- About this task
Scan the data below and copy each line where "front" occurs.

- Images with keypoint coordinates
* * * * * * * * *
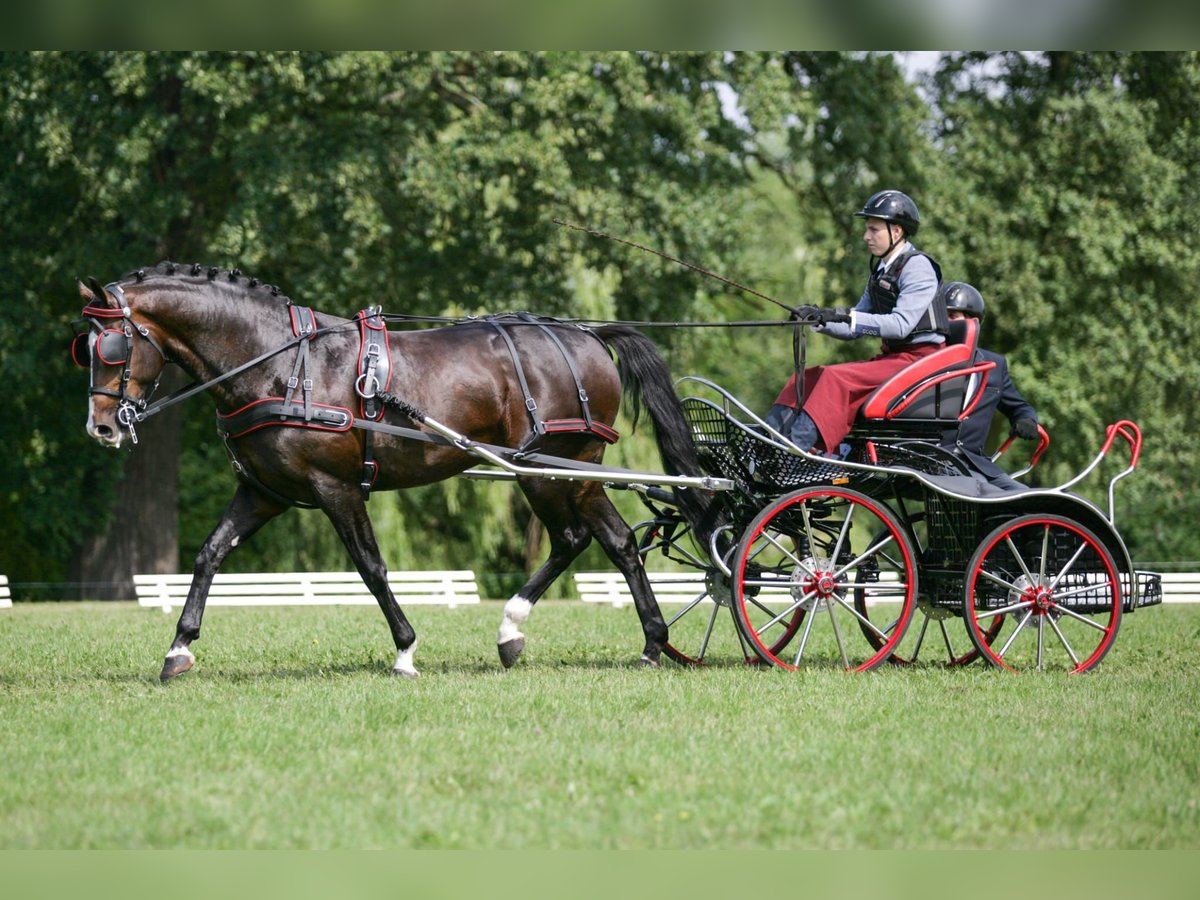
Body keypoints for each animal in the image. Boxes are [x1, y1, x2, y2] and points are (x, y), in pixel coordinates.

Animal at [79, 264, 715, 681]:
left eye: (110, 346)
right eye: (82, 348)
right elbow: (210, 553)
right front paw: (179, 649)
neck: (281, 363)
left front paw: (406, 652)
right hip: (574, 471)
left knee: (574, 536)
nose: (101, 427)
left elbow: (371, 567)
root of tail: (586, 334)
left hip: (547, 469)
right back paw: (650, 643)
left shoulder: (335, 488)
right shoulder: (264, 493)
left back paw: (513, 628)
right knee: (618, 541)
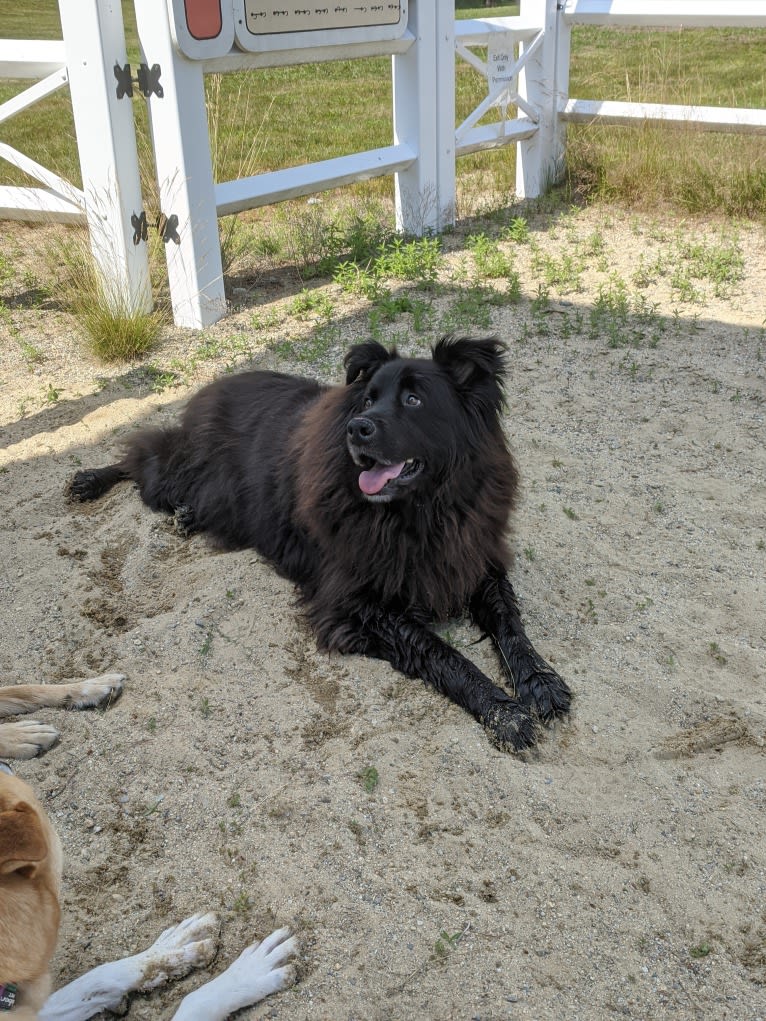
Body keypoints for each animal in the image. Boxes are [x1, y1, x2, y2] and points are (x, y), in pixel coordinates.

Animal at [68, 336, 571, 751]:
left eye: (414, 399)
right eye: (367, 399)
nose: (357, 428)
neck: (422, 510)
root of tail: (220, 381)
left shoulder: (474, 559)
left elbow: (510, 623)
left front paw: (539, 681)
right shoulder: (352, 604)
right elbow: (440, 652)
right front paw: (502, 711)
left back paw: (184, 515)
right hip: (184, 472)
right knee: (142, 456)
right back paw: (90, 480)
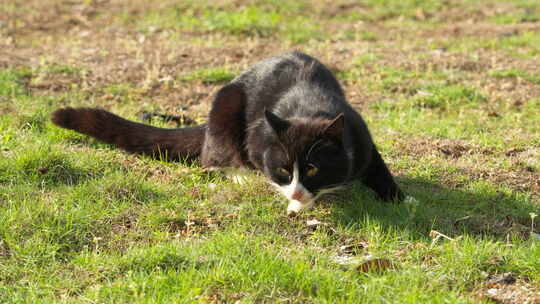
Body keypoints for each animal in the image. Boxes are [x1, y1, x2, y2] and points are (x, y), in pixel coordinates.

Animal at [51, 51, 404, 215]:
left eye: (314, 168)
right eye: (283, 170)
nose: (295, 192)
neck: (309, 109)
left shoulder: (359, 135)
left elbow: (377, 167)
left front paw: (399, 198)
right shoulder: (259, 141)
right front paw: (295, 205)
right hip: (225, 107)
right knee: (212, 155)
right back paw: (238, 174)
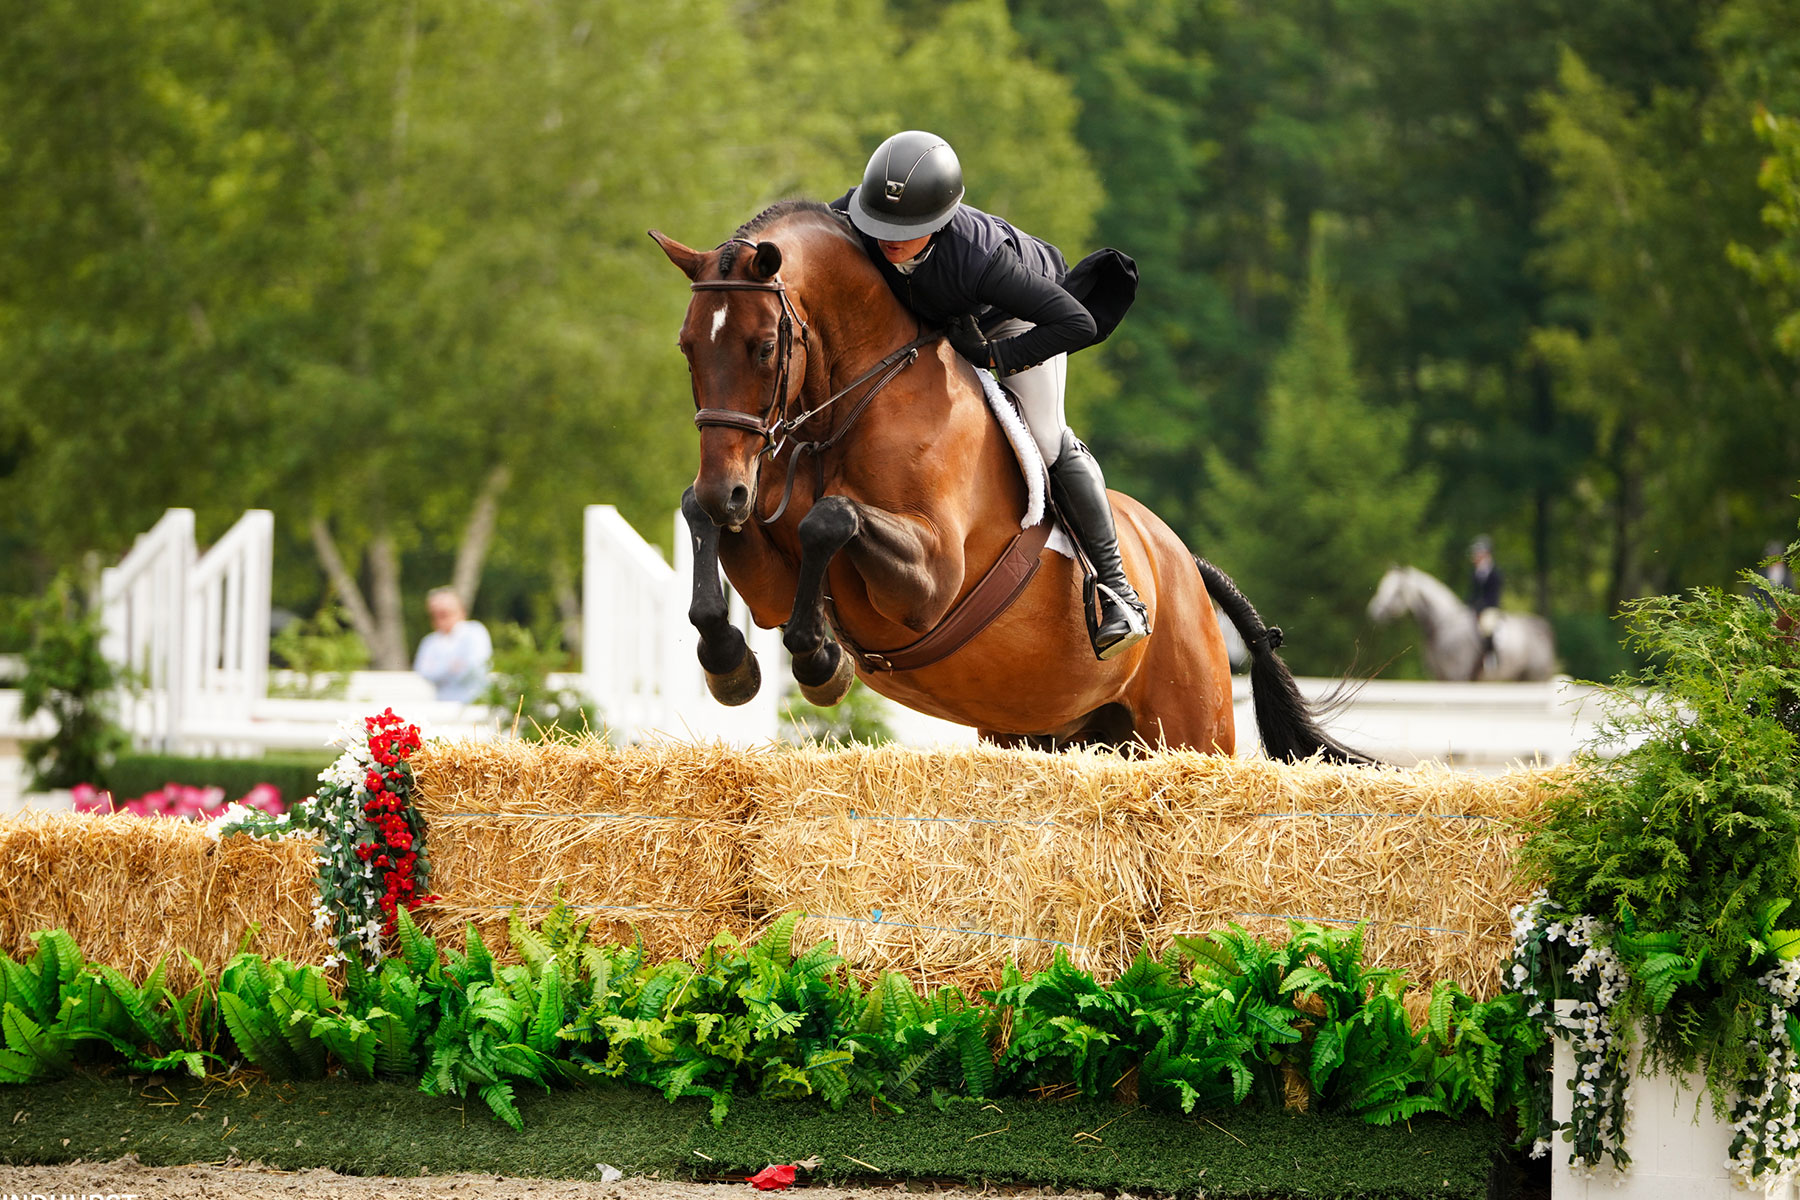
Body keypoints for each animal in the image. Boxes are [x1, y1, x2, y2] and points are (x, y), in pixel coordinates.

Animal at [655, 199, 1353, 759]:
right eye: (688, 347)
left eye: (765, 347)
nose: (729, 490)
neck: (848, 406)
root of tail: (1187, 567)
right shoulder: (770, 575)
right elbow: (703, 519)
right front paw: (728, 663)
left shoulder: (932, 581)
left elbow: (831, 517)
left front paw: (820, 659)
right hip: (1050, 732)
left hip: (1188, 731)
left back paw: (1120, 612)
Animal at [1368, 564, 1555, 680]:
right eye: (1382, 585)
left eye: (1397, 591)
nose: (1374, 612)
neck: (1440, 627)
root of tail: (1543, 626)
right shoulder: (1438, 677)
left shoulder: (1457, 676)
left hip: (1535, 677)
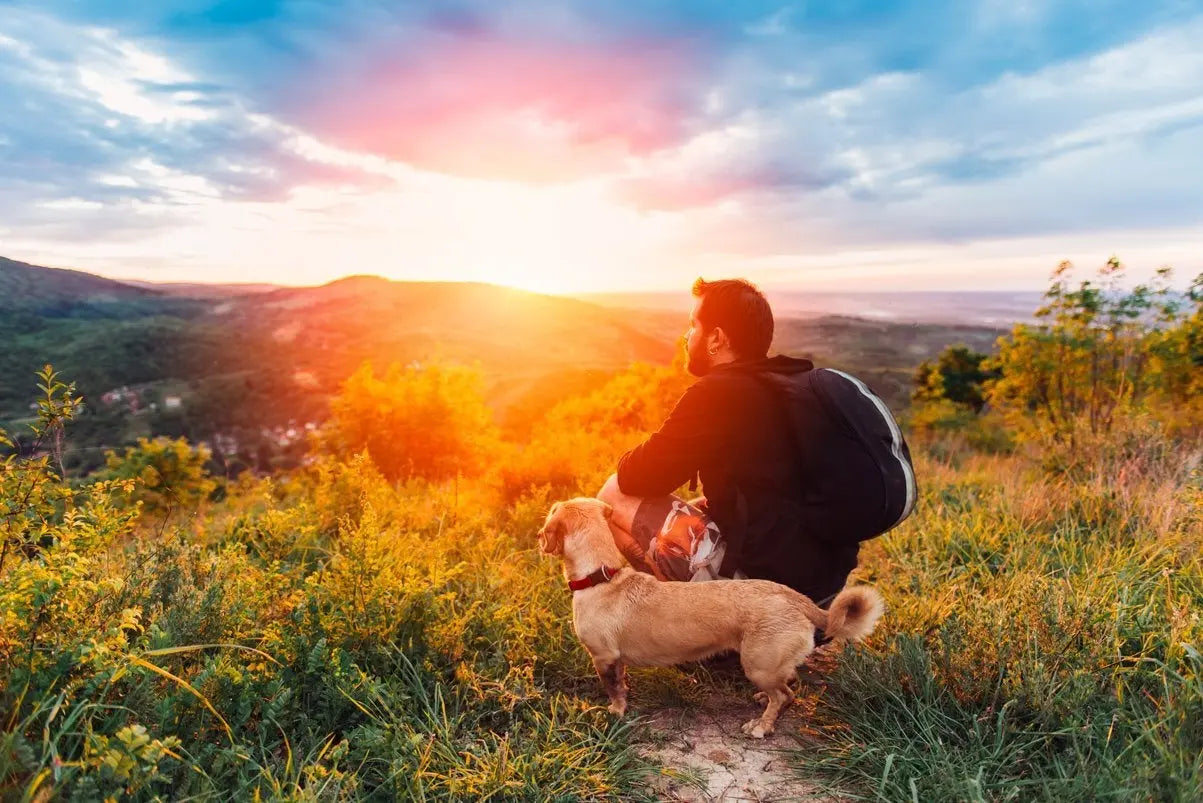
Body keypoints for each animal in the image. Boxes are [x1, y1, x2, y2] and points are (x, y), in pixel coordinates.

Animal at [538, 498, 885, 736]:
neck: (602, 577)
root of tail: (794, 597)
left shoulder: (603, 657)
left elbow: (613, 689)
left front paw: (615, 712)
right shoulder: (616, 659)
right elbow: (622, 684)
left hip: (756, 664)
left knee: (784, 695)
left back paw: (761, 727)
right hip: (769, 665)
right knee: (786, 687)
* * * * * * * * *
- Written solution
right front paw: (179, 649)
left front paw: (406, 652)
left front paw: (539, 681)
right front paw: (502, 711)
left front paw: (399, 198)
right front paw: (295, 205)
right front paw: (728, 663)
left front paw: (820, 659)
left front paw: (615, 712)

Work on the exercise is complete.